Ingredients for 4 servings (2 pancakes per serving)

  • Dry
    • 1 cup almond flour
    • 1 teaspoon cinnamon
    • 1  teaspoon baking powder
  •  Wet
    • 4  eggs
    • 1 egg white
    • 1 tablespoon maple syrup (or agave)
      • SUBSTITUTE: 1 teaspoon stevia in the raw to reduce carbohydrates even more 
    • 2/3 cup (170g) reduced fat cream cheese (make sure it’s room temperature so it can easily be mixed)

Steps

Step 1

In a bowl, mix together the dry ingredients using a fork.

Step 2

In a separate bowl, mix together the wet ingredients until smooth.
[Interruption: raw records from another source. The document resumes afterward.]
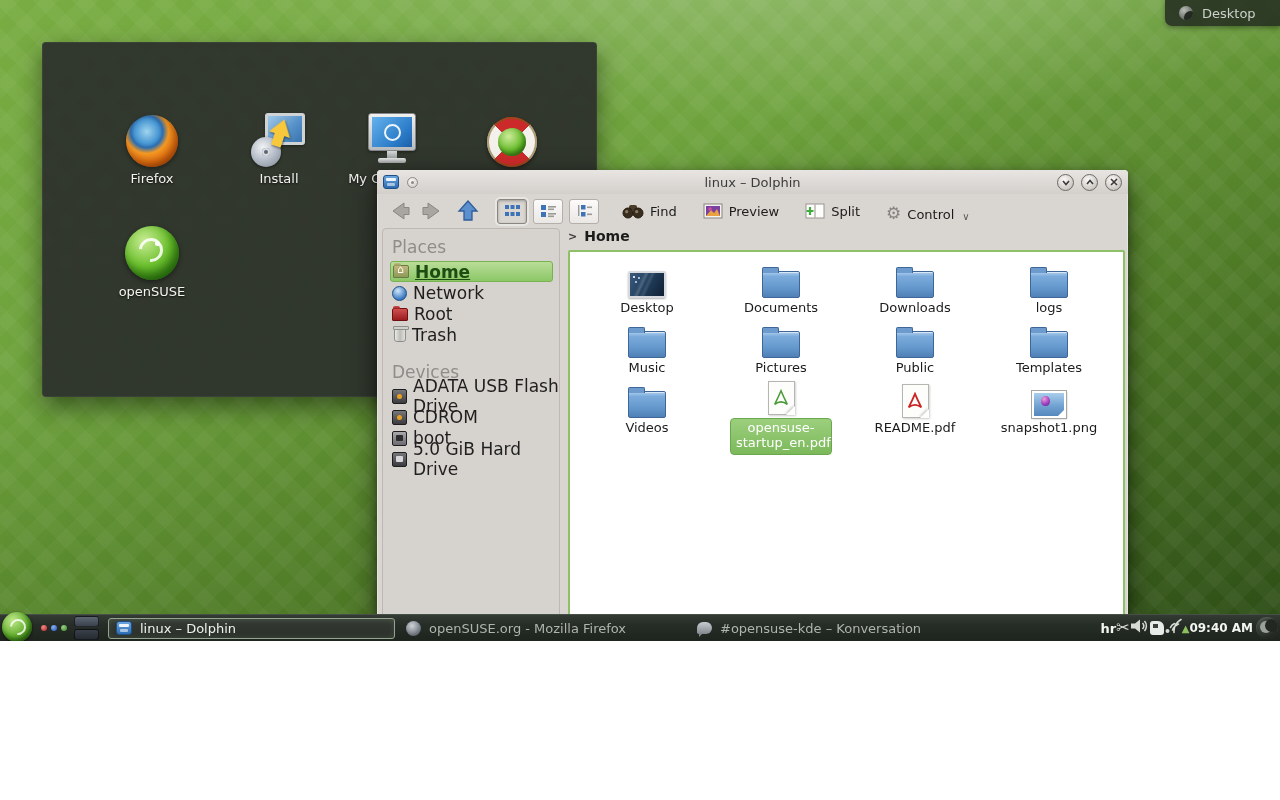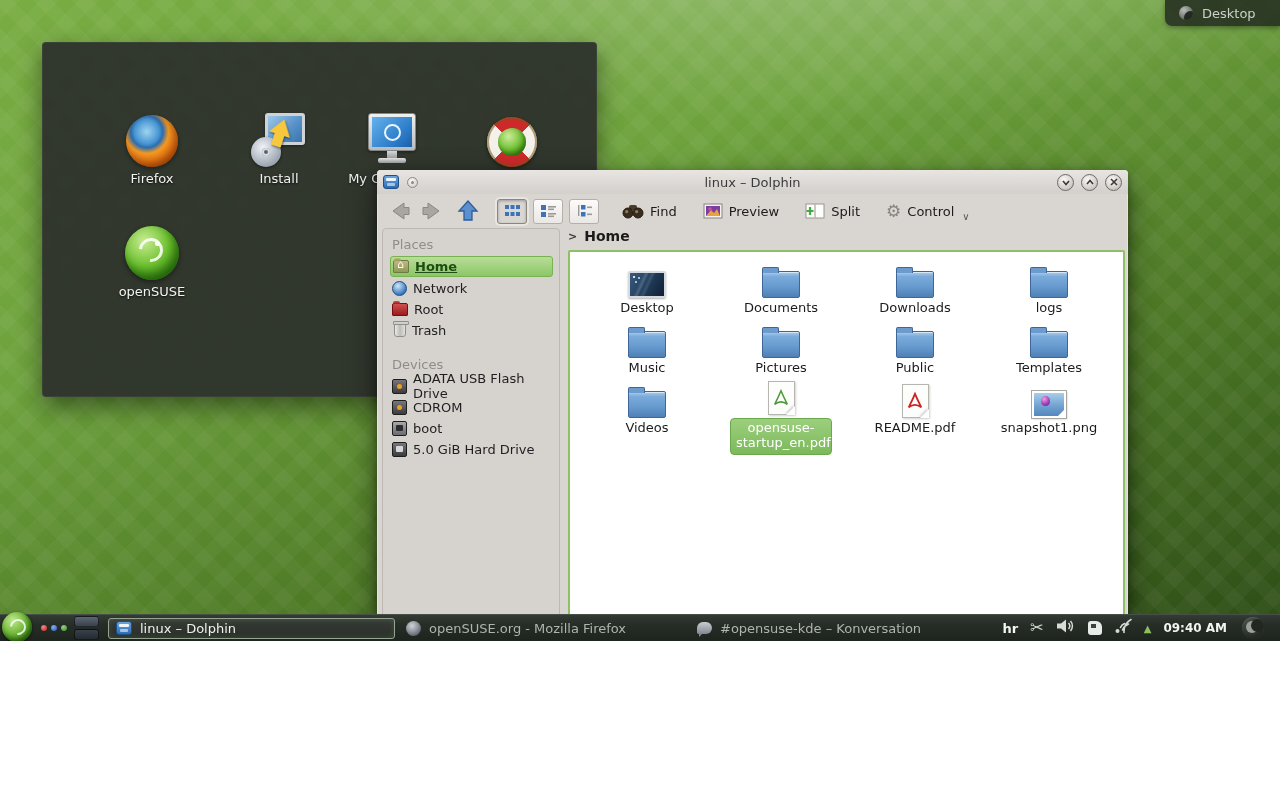--- a/index.html
+++ b/index.html
@@ -100,7 +100,7 @@
     background:linear-gradient(180deg,#fcfbfa,#eae7e4); display:flex; align-items:center; justify-content:center; }
   .viewbtn.pressed { border-color:#89857f; background:#dad6d2;
     box-shadow:inset 0 1px 3px rgba(0,0,0,.28), 0 0 0 2px rgba(255,255,255,.4); }
-  .tbtn { display:flex; align-items:center; gap:6px; font-size:13px; color:#1c1c1c; padding:2px 3px; }
+  .tbtn { display:flex; align-items:flex-end; gap:6px; font-size:13px; color:#1c1c1c; padding:2px 3px; }
   .gear { font-size:17px; color:#878380; line-height:1; }
   .chev-dn { font-size:10px; color:#5c5854; margin:10px 0 0 2px; }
Use a hand-mixer or hand blender to blend. If you use a blender, pulse blend on low. Add the wet ingredients to the dry ingredients and fold together. Let the batter rest for about 5 minutes in the bowl.

Step 3

Set a nonstick skillet on medium high heat. Once hot, lightly spray with avocado oil. Add about 1/4-1/3 cup of the batter to the middle of the skillet. Let it set for about 1 – 1 1/2 minutes, or until you start to see small bubbles. Flip the pancake and cook for an additional 45 seconds to 1 minute. Repeat.

Step 4

Enjoy the pancakes with low-calorie maple syrup or fresh fruit.